[SOURCE INFORMATION]

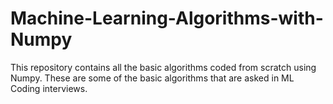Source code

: # Machine-Learning-Algorithms-with-Numpy
This repository contains all the basic algorithms coded from scratch using Numpy. These are some of the basic algorithms that are asked in ML Coding interviews.
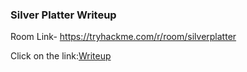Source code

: ### Silver Platter Writeup

Room Link- https://tryhackme.com/r/room/silverplatter

Click on the link:[Writeup](https://cybertified.in/writeup/silver-platter-tryhackme)
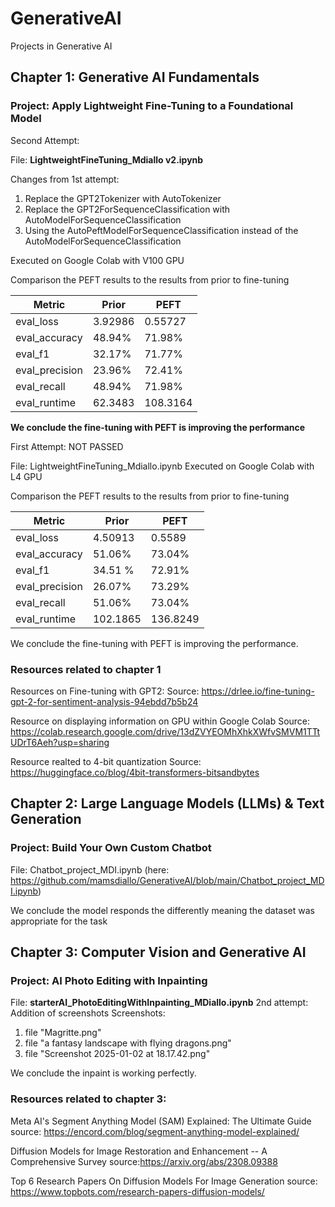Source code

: # GenerativeAI
Projects in Generative AI
## Chapter 1: Generative AI Fundamentals
### Project: Apply Lightweight Fine-Tuning to a Foundational Model
Second Attempt:

File: **LightweightFineTuning_Mdiallo v2.ipynb** 

Changes from 1st attempt:
1. Replace the GPT2Tokenizer with AutoTokenizer
2. Replace the GPT2ForSequenceClassification with AutoModelForSequenceClassification
3. Using the AutoPeftModelForSequenceClassification instead of the AutoModelForSequenceClassification

Executed on Google Colab with V100 GPU

Comparison the PEFT results to the results from prior to fine-tuning

| Metric | Prior | PEFT |
| --- | ----------- | ----------- |
| eval_loss | 3.92986  | 0.55727 |
| eval_accuracy | 48.94% | 71.98% |
| eval_f1 | 32.17% | 71.77% |
| eval_precision | 23.96% | 72.41% |
| eval_recall | 48.94% | 71.98% |
| eval_runtime | 62.3483 | 108.3164 |

**We conclude the fine-tuning with PEFT is improving the performance**


First Attempt: NOT PASSED

File: LightweightFineTuning_Mdiallo.ipynb
Executed on Google Colab with L4 GPU

Comparison the PEFT results to the results from prior to fine-tuning

| Metric | Prior | PEFT |
| --- | ----------- | ----------- |
| eval_loss | 4.50913  | 0.5589 |
| eval_accuracy | 51.06% | 73.04% |
| eval_f1 | 34.51 % | 72.91% |
| eval_precision | 26.07% | 73.29% |
| eval_recall | 51.06% | 73.04% |
| eval_runtime | 102.1865 | 136.8249 |


We conclude the fine-tuning with PEFT is improving the performance.

### Resources related to chapter 1
Resources on Fine-tuning with GPT2: 
Source: https://drlee.io/fine-tuning-gpt-2-for-sentiment-analysis-94ebdd7b5b24 

Resource on displaying information on GPU within Google Colab
Source: https://colab.research.google.com/drive/13dZVYEOMhXhkXWfvSMVM1TTtUDrT6Aeh?usp=sharing

Resource realted to 4-bit quantization
Source: https://huggingface.co/blog/4bit-transformers-bitsandbytes

## Chapter 2: Large Language Models (LLMs) & Text Generation
### Project: Build Your Own Custom Chatbot

File: Chatbot_project_MDI.ipynb (here: https://github.com/mamsdiallo/GenerativeAI/blob/main/Chatbot_project_MDI.ipynb)

We conclude the model responds the differently meaning the dataset was appropriate for the task


## Chapter 3: Computer Vision and Generative AI
### Project: AI Photo Editing with Inpainting

File: **starterAI_PhotoEditingWithInpainting_MDiallo.ipynb** 
2nd attempt: Addition of screenshots
Screenshots: 
1. file "Magritte.png"
2. file "a fantasy landscape with flying dragons.png"
3. file "Screenshot 2025-01-02 at 18.17.42.png"

We conclude the inpaint is working perfectly.

### Resources related to chapter 3:
Meta AI's Segment Anything Model (SAM) Explained: The Ultimate Guide
source: https://encord.com/blog/segment-anything-model-explained/

Diffusion Models for Image Restoration and Enhancement -- A Comprehensive Survey
source:https://arxiv.org/abs/2308.09388

Top 6 Research Papers On Diffusion Models For Image Generation
source: https://www.topbots.com/research-papers-diffusion-models/
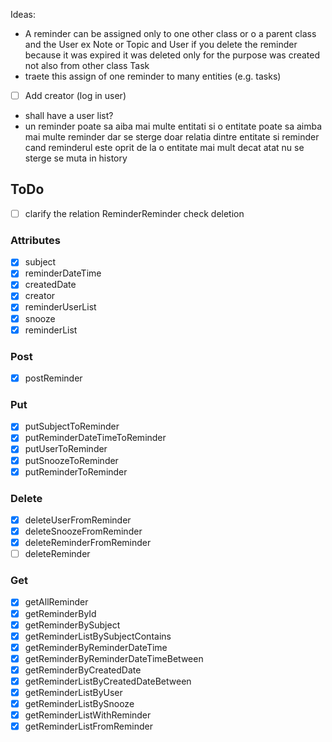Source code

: Ideas:

- A reminder can be assigned only to one other class or o a parent class and the User ex Note or Topic and User
  if you delete the reminder because it was expired it was deleted only for the purpose was created not also from other
  class Task
- traete this assign of one reminder to many entities (e.g. tasks)
- [ ] Add creator (log in user)
- shall have a user list?
- un reminder poate sa aiba mai multe entitati si o entitate poate sa aimba mai multe reminder dar se sterge doar
  relatia dintre entitate si reminder cand reminderul este oprit de la o entitate mai mult decat atat nu se sterge se
  muta in history

## ToDo

- [ ] clarify the relation ReminderReminder check deletion

### Attributes

- [x] subject
- [x] reminderDateTime
- [x] createdDate
- [x] creator
- [x] reminderUserList
- [x] snooze
- [x] reminderList

### Post

- [x] postReminder

### Put

- [x] putSubjectToReminder
- [x] putReminderDateTimeToReminder
- [x] putUserToReminder
- [x] putSnoozeToReminder
- [x] putReminderToReminder

### Delete

- [x] deleteUserFromReminder
- [x] deleteSnoozeFromReminder
- [x] deleteReminderFromReminder
- [ ] deleteReminder

### Get

- [x] getAllReminder
- [x] getReminderById
- [x] getReminderBySubject
- [x] getReminderListBySubjectContains
- [x] getReminderByReminderDateTime
- [x] getReminderByReminderDateTimeBetween
- [x] getReminderByCreatedDate
- [x] getReminderListByCreatedDateBetween
- [x] getReminderListByUser
- [x] getReminderListBySnooze
- [x] getReminderListWithReminder
- [x] getReminderListFromReminder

[/SOURCE INFORMATION]

# EXERCISE PROMPT
Pull the source text out of every record above and reproduce it line for line with no changes. Leave the pictures out of your answer.

# WRITTEN RESPONSE
Source code

: # Machine-Learning-Algorithms-with-Numpy
This repository contains all the basic algorithms coded from scratch using Numpy. These are some of the basic algorithms that are asked in ML Coding interviews.
Source code

: ### Silver Platter Writeup

Room Link- https://tryhackme.com/r/room/silverplatter

Click on the link:[Writeup](https://cybertified.in/writeup/silver-platter-tryhackme)
Source code

: # GenerativeAI
Projects in Generative AI
## Chapter 1: Generative AI Fundamentals
### Project: Apply Lightweight Fine-Tuning to a Foundational Model
Second Attempt:

File: **LightweightFineTuning_Mdiallo v2.ipynb** 

Changes from 1st attempt:
1. Replace the GPT2Tokenizer with AutoTokenizer
2. Replace the GPT2ForSequenceClassification with AutoModelForSequenceClassification
3. Using the AutoPeftModelForSequenceClassification instead of the AutoModelForSequenceClassification

Executed on Google Colab with V100 GPU

Comparison the PEFT results to the results from prior to fine-tuning

| Metric | Prior | PEFT |
| --- | ----------- | ----------- |
| eval_loss | 3.92986  | 0.55727 |
| eval_accuracy | 48.94% | 71.98% |
| eval_f1 | 32.17% | 71.77% |
| eval_precision | 23.96% | 72.41% |
| eval_recall | 48.94% | 71.98% |
| eval_runtime | 62.3483 | 108.3164 |

**We conclude the fine-tuning with PEFT is improving the performance**


First Attempt: NOT PASSED

File: LightweightFineTuning_Mdiallo.ipynb
Executed on Google Colab with L4 GPU

Comparison the PEFT results to the results from prior to fine-tuning

| Metric | Prior | PEFT |
| --- | ----------- | ----------- |
| eval_loss | 4.50913  | 0.5589 |
| eval_accuracy | 51.06% | 73.04% |
| eval_f1 | 34.51 % | 72.91% |
| eval_precision | 26.07% | 73.29% |
| eval_recall | 51.06% | 73.04% |
| eval_runtime | 102.1865 | 136.8249 |


We conclude the fine-tuning with PEFT is improving the performance.

### Resources related to chapter 1
Resources on Fine-tuning with GPT2: 
Source: https://drlee.io/fine-tuning-gpt-2-for-sentiment-analysis-94ebdd7b5b24 

Resource on displaying information on GPU within Google Colab
Source: https://colab.research.google.com/drive/13dZVYEOMhXhkXWfvSMVM1TTtUDrT6Aeh?usp=sharing

Resource realted to 4-bit quantization
Source: https://huggingface.co/blog/4bit-transformers-bitsandbytes

## Chapter 2: Large Language Models (LLMs) & Text Generation
### Project: Build Your Own Custom Chatbot

File: Chatbot_project_MDI.ipynb (here: https://github.com/mamsdiallo/GenerativeAI/blob/main/Chatbot_project_MDI.ipynb)

We conclude the model responds the differently meaning the dataset was appropriate for the task


## Chapter 3: Computer Vision and Generative AI
### Project: AI Photo Editing with Inpainting

File: **starterAI_PhotoEditingWithInpainting_MDiallo.ipynb** 
2nd attempt: Addition of screenshots
Screenshots: 
1. file "Magritte.png"
2. file "a fantasy landscape with flying dragons.png"
3. file "Screenshot 2025-01-02 at 18.17.42.png"

We conclude the inpaint is working perfectly.

### Resources related to chapter 3:
Meta AI's Segment Anything Model (SAM) Explained: The Ultimate Guide
source: https://encord.com/blog/segment-anything-model-explained/

Diffusion Models for Image Restoration and Enhancement -- A Comprehensive Survey
source:https://arxiv.org/abs/2308.09388

Top 6 Research Papers On Diffusion Models For Image Generation
source: https://www.topbots.com/research-papers-diffusion-models/
Source code

: Ideas:

- A reminder can be assigned only to one other class or o a parent class and the User ex Note or Topic and User
  if you delete the reminder because it was expired it was deleted only for the purpose was created not also from other
  class Task
- traete this assign of one reminder to many entities (e.g. tasks)
- [ ] Add creator (log in user)
- shall have a user list?
- un reminder poate sa aiba mai multe entitati si o entitate poate sa aimba mai multe reminder dar se sterge doar
  relatia dintre entitate si reminder cand reminderul este oprit de la o entitate mai mult decat atat nu se sterge se
  muta in history

## ToDo

- [ ] clarify the relation ReminderReminder check deletion

### Attributes

- [x] subject
- [x] reminderDateTime
- [x] createdDate
- [x] creator
- [x] reminderUserList
- [x] snooze
- [x] reminderList

### Post

- [x] postReminder

### Put

- [x] putSubjectToReminder
- [x] putReminderDateTimeToReminder
- [x] putUserToReminder
- [x] putSnoozeToReminder
- [x] putReminderToReminder

### Delete

- [x] deleteUserFromReminder
- [x] deleteSnoozeFromReminder
- [x] deleteReminderFromReminder
- [ ] deleteReminder

### Get

- [x] getAllReminder
- [x] getReminderById
- [x] getReminderBySubject
- [x] getReminderListBySubjectContains
- [x] getReminderByReminderDateTime
- [x] getReminderByReminderDateTimeBetween
- [x] getReminderByCreatedDate
- [x] getReminderListByCreatedDateBetween
- [x] getReminderListByUser
- [x] getReminderListBySnooze
- [x] getReminderListWithReminder
- [x] getReminderListFromReminder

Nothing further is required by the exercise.